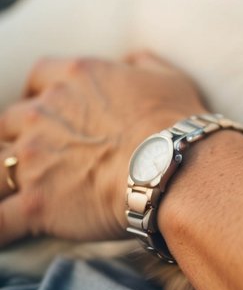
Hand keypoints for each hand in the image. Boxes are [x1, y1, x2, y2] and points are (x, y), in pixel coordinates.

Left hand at [0, 52, 207, 245]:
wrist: (174, 166)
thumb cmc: (177, 123)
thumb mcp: (169, 78)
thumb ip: (143, 64)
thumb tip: (133, 59)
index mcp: (76, 77)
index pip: (38, 76)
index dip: (42, 93)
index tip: (55, 107)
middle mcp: (44, 112)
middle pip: (9, 121)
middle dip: (21, 135)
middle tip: (46, 152)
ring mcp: (32, 158)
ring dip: (6, 175)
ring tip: (21, 187)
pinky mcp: (33, 203)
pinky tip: (4, 230)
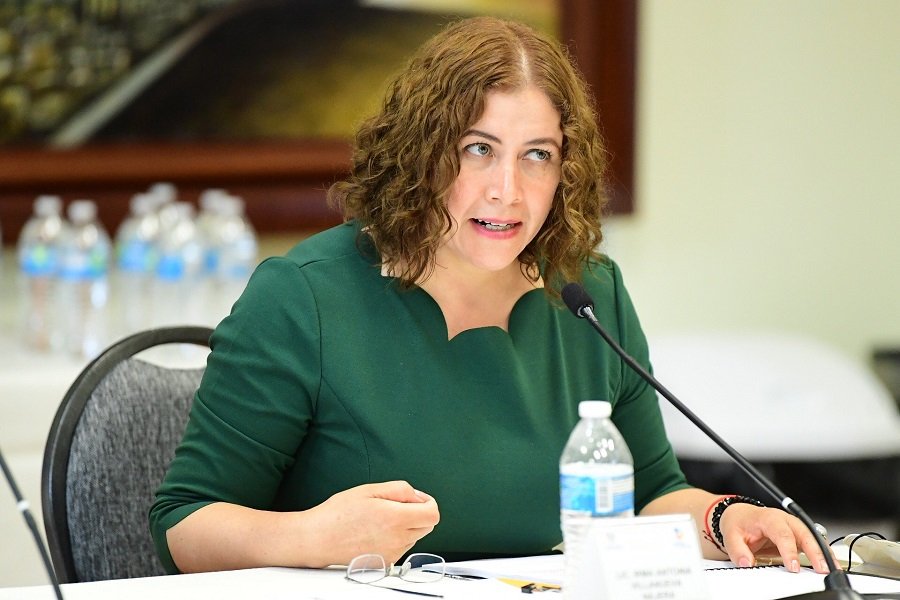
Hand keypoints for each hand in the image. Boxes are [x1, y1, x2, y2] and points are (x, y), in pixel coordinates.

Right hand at [303, 480, 439, 566]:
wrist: (318, 539)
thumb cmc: (338, 514)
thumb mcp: (370, 490)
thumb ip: (400, 490)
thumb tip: (418, 496)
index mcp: (396, 518)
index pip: (432, 514)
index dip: (428, 503)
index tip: (419, 499)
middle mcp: (397, 539)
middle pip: (427, 526)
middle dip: (418, 513)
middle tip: (397, 505)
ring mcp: (392, 553)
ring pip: (414, 537)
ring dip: (407, 526)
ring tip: (381, 519)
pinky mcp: (385, 562)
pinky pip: (401, 547)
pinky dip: (396, 538)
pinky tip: (376, 531)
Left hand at [719, 503, 830, 573]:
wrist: (741, 516)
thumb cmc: (739, 523)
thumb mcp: (731, 535)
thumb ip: (737, 550)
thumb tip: (746, 563)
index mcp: (769, 518)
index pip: (782, 534)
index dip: (789, 551)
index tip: (793, 567)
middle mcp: (785, 520)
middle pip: (804, 533)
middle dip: (815, 551)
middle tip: (821, 568)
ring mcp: (794, 527)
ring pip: (813, 537)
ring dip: (823, 553)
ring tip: (831, 568)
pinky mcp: (798, 535)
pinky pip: (813, 543)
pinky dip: (822, 553)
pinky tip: (828, 565)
▬▬▬
REQUIRED ACTION: Return each line from the data where the string "index" can be found.

OUTPUT OF THE EXERCISE:
index mcp: (76, 77)
index pip: (38, 76)
index dip: (42, 93)
index tip: (55, 107)
index mcp: (396, 518)
index pip: (432, 514)
index dip: (428, 503)
index tip: (419, 499)
index mcp: (769, 518)
index pip: (782, 534)
index dip: (789, 551)
index tip: (793, 567)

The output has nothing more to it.